Common concepts
Application types
In streams-bootstrap, there are three application types:
- App
- ConfiguredApp
- ExecutableApp
App
The App represents your application logic. Each application type has its own App interface:
- StreamsApp – for Kafka Streams applications
- ProducerApp – for producer applications
- ConsumerApp – for consumer applications
- ConsumerProducerApp – for consumer–producer applications
You implement the appropriate interface to define your application's behavior.
ConfiguredApp
A ConfiguredApp pairs an App with its configuration. Examples include:
ConfiguredStreamsApp<T extends StreamsApp>ConfiguredProducerApp<T extends ProducerApp>ConfiguredConsumerApp<T extends ConsumerApp>ConfiguredConsumerProducerApp<T extends ConsumerProducerApp>
This layer handles Kafka property creation, combining:
- base configuration
- app-specific configuration
- user configuration
- runtime configuration, e.g., brokers and schema registry
ExecutableApp
An ExecutableApp is a ConfiguredApp with runtime configuration applied, making it ready to execute.
It can create:
- a Runner for running the application
- a CleanUpRunner for cleanup operations
Usage Pattern
- You implement an App.
- The system wraps it in a ConfiguredApp, applying the configuration.

**Provided information**
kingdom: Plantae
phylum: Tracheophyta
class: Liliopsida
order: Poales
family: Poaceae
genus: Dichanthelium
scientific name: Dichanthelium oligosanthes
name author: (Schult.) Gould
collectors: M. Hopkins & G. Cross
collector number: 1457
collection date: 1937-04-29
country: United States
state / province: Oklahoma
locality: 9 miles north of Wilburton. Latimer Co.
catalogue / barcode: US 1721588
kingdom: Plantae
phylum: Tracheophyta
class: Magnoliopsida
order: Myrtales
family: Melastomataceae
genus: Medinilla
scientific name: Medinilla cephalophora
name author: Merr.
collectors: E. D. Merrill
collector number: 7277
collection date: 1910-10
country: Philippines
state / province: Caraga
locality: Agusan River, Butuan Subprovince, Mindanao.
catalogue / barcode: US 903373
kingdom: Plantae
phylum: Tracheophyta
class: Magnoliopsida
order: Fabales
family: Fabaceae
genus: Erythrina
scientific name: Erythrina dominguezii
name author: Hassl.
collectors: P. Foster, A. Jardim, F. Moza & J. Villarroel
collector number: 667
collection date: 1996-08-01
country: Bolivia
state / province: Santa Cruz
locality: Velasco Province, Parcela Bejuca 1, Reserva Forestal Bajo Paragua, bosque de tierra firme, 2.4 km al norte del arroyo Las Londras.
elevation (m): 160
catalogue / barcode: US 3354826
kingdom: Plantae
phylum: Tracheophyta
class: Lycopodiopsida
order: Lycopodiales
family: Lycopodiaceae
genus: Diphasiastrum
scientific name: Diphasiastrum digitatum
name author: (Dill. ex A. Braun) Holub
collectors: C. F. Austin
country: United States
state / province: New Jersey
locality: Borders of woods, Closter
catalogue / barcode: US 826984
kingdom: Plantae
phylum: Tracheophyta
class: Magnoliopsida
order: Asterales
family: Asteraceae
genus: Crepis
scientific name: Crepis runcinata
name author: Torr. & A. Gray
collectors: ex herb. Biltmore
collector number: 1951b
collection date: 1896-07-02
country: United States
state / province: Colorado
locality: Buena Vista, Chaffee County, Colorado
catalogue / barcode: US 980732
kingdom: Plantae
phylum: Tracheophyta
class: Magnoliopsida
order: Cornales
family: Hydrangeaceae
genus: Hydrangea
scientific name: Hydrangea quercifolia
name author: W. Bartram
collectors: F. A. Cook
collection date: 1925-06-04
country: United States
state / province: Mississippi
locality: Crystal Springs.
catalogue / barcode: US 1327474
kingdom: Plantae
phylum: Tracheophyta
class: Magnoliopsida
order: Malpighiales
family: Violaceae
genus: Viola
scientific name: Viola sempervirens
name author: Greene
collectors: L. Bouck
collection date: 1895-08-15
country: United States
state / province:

**What you will do**
- 1) Answer these questions using the text on streams-bootstrap application types:
(a) How many application types does streams-bootstrap have?
(b) Which App interface is meant for producer applications?
(c) What two things can an ExecutableApp create?
- 2) According to the text on streams-bootstrap application types, what makes an ExecutableApp ready to execute?
- 3) From the text on streams-bootstrap application types, output the passage starting at "Common concepts" and ending at "your application's behavior.".
The records have nothing to do with the text on streams-bootstrap.

**Solutions by task**
- 1)
(a) Three.
(b) ProducerApp.
(c) A Runner for running the application and a CleanUpRunner for cleanup operations.

- 2) An ExecutableApp is a ConfiguredApp with runtime configuration applied, which makes it ready to execute.

- 3)
Common concepts
Application types
In streams-bootstrap, there are three application types:
- App
- ConfiguredApp
- ExecutableApp
App
The App represents your application logic. Each application type has its own App interface:
- StreamsApp – for Kafka Streams applications
- ProducerApp – for producer applications
- ConsumerApp – for consumer applications
- ConsumerProducerApp – for consumer–producer applications
You implement the appropriate interface to define your application's behavior.